Please contact us if you require any further information.
Key Takeaways
- Private AI utilises the latest in transformer technology to deliver the highest possible PII detection performance. At the same time, Private AI runs tens of times faster that BERT-style models and hundreds of times faster than LLMs without compromising accuracy.
- CPU instances are fine for most use cases, with even a single CPU core able to process 500 words/s.
-
For very large deployments, GPU instances are recommended. A single low cost inferance instance such as the
g4dn.2xlarge
($0.752 per hour) can process 1GB of unicode text in under an hour. -
Hardware type matters.
m5zn
instances powered by recent Intel Xeon CPUs with AVX512 VNNI support perform over 3X faster than generic instances likec5
. For this reason, it is recommended to use the hardware specified in the system requirements . -
It is best to avoid AWS Fargate, which is typically provisioned with older CPUs like the
c5
. - Latency scales approximately linearly with request length. Throughput is unaffected.
- Batching does not improve throughput significantly. Instead, it is recommended to use a large number of concurrent requests.
- GPU instances are recommended when processing files.
CPU
The below table illustrates the performance of the CPU container on various AWS instance types:
Instance Type | Throughput (words/sec) | Latency for 100 word request (ms) |
---|---|---|
c5.large | 161 | 620 |
c5a.large | 123 | 816 |
m5.large | 143 | 698 |
m5n.large | 369 | 271 |
m5zn.large | 503 | 199 |
For best throughput, it is recommended to use single logical core workers. The below table illustrates the scaling efficiency when running the container on multiple CPU cores:
Instance Type | Logical CPU Cores | Throughput (words/sec) | Latency for 100 word request (ms) | Scaling Efficiency (%) |
---|---|---|---|---|
m5zn.large | 1 | 503 | 198.82 | 100 |
m5zn.3xlarge | 6 | 1878 | 53.2 | 62 |
m5zn.6xlarge | 12 | 2457 | 40.64 | 41 |
The default accuracy_mode
value high
offers best PII detection performance, however it can be changed to trade PII detection performance for speed:
Accuracy Mode | Throughput (words/sec) | Latency for 100 word request (ms) |
---|---|---|
standard | 2583 | 38.67 |
standard high & standard high multilingual | 1473 | 67.83 |
high & high multilingual | 503 | 198.82 |
GPU
Below are benchmarks of the GPU container running on a g4dn.2xlarge
instance when optimized for throughput with 128 concurrency:
Accuracy Mode | Throughput (words/sec) | Latency for 100 word request (ms) |
---|---|---|
standard | 57000 | 198 |
standard high & standard high multilingual | 50700 | 229 |
high & high multilingual | 21000 | 530 |
The above GPU container benchmarks are optimized for throughput. Latency as low as 10ms can be achieved when using a lower number of concurrent requests.

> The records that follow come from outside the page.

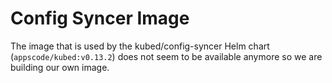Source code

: # Config Syncer Image

The image that is used by the kubed/config-syncer Helm chart (`appscode/kubed:v0.13.2`) does not seem to be available anymore so we are building our own image.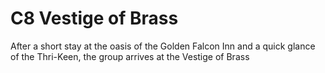 # C8 Vestige of Brass

After a short stay at the oasis of the Golden Falcon Inn and a quick glance of the Thri-Keen, the group arrives at the Vestige of Brass

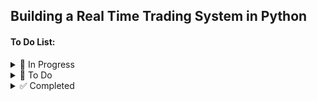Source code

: ## Building a Real Time Trading System in Python


#### To Do List:
<details>
<summary>🚧 In Progress</summary>

- [ ] gym-anytrading with custom indicators
- [ ] Q Learning Strategy

</details>

<details>
<summary>📝 To Do</summary>

- [ ] Test Order creation latency
- [ ] Modularization
- [ ] Cloud Scheduler
- [ ] Documentation

</details>

<details>
<summary>✅ Completed</summary>

- [x] Processing function for streaming data
- [x] Default gym-anytrading model
- [x] High level code for ML based strategy with events

</details>
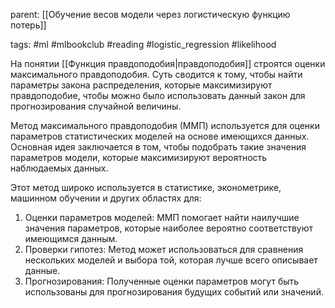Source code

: parent: [[Обучение весов модели через логистическую функцию потерь]]

tags: #ml #mlbookclub #reading #logistic_regression #likelihood

На понятии [[Функция правдоподобия|правдоподобия]] строятся оценки максимального правдоподобия. Суть сводится к тому, чтобы найти параметры закона распределения, которые максимизируют правдоподобие, чтобы можно было использовать данный закон для прогнозирования случайной величины.

Метод максимального правдоподобия (ММП) используется для оценки параметров статистических моделей на основе имеющихся данных. Основная идея заключается в том, чтобы подобрать такие значения параметров модели, которые максимизируют вероятность наблюдаемых данных.

Этот метод широко используется в статистике, эконометрике, машинном обучении и других областях для:
1. Оценки параметров моделей: ММП помогает найти наилучшие значения параметров, которые наиболее вероятно соответствуют имеющимся данным.
2. Проверки гипотез: Метод может использоваться для сравнения нескольких моделей и выбора той, которая лучше всего описывает данные.
3. Прогнозирования: Полученные оценки параметров могут быть использованы для прогнозирования будущих событий или значений.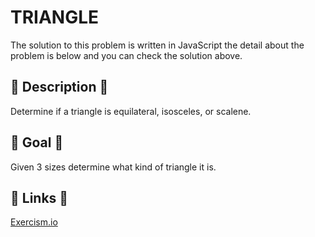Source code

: # TRIANGLE

The solution to this problem is written in JavaScript the detail about the problem is below and you can check the solution above.

## 💬 Description 💬

Determine if a triangle is equilateral, isosceles, or scalene.

## 🏁 Goal 🏁

Given 3 sizes determine what kind of triangle it is.

## 🔗 Links 🔗

[Exercism.io](https://exercism.io/)
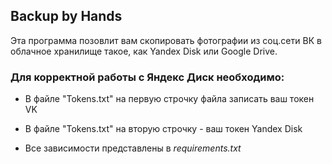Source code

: ## Backup by Hands

Эта программа позовлит вам скопировать фотографии из соц.сети ВК в облачное хранилище такое, как Yandex Disk или Google Drive.

### Для корректной работы c Яндекс Диск необходимо:

* В файле "Tokens.txt" на первую строчку файла записать ваш токен VK
* В файле "Tokens.txt" на вторую строчку - ваш токен Yandex Disk

* Все зависимости представлены в *requirements.txt*
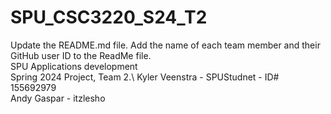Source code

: # SPU_CSC3220_S24_T2

Update the README.md file. Add the name of each team member and their GitHub user ID to the ReadMe file.\
SPU Applications development\
Spring 2024 Project, Team 2.\\
Kyler Veenstra - SPUStudnet - ID# 155692979\
Andy Gaspar - itzlesho
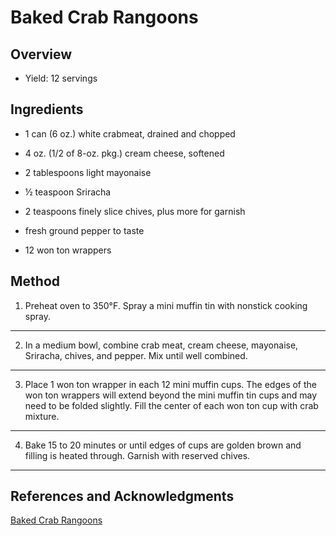 # Baked Crab Rangoons

## Overview

- Yield: 12 servings

## Ingredients

- 1 can (6 oz.) white crabmeat, drained and chopped

- 4 oz. (1/2 of 8-oz. pkg.) cream cheese, softened

- 2 tablespoons light mayonaise

- ½ teaspoon Sriracha

- 2 teaspoons finely slice chives, plus more for garnish

- fresh ground pepper to taste

- 12 won ton wrappers

## Method

1. Preheat oven to 350°F. Spray a mini muffin tin with nonstick cooking spray.
---
2. In a medium bowl, combine crab meat, cream cheese, mayonaise, Sriracha, chives, and pepper. Mix until well combined.
---
3. Place 1 won ton wrapper in each 12 mini muffin cups. The edges of the won ton wrappers will extend beyond the mini muffin tin cups and may need to be folded slightly. Fill the center of each won ton cup with crab mixture.
---
4. Bake 15 to 20 minutes or until edges of cups are golden brown and filling is heated through. Garnish with reserved chives.
---

## References and Acknowledgments

[Baked Crab Rangoons](http://www.mybakingaddiction.com/baby-shower-crab-rangoons/)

Below are benchmarks of the CPU and GPU container for typical deployments to help with file processing estimates. PDFs were pre-processed to split large files into 5 page chunks to improve throughput via parallelization.
Instance Type | Throughput (pages/sec) |
---|---|
g4dn.2xlarge | 1.41 |
Audio
Below are benchmarks of the CPU and GPU container for the typical deployments to help with audio file processing estimates.
Instance Type | Standard ASR Throughput | Premium ASR Throughput |
---|---|---|
g4dn.2xlarge (GPU image) | Not available for GPU image | 20x realtime |
m5zn.xlarge (CPU image) | 2x realtime | Not available for CPU image |
Note: Benchmarks for Audio are given as the multiple of the audio length. For example, "20x realtime" means 20 minutes of audio will be processed in a minute.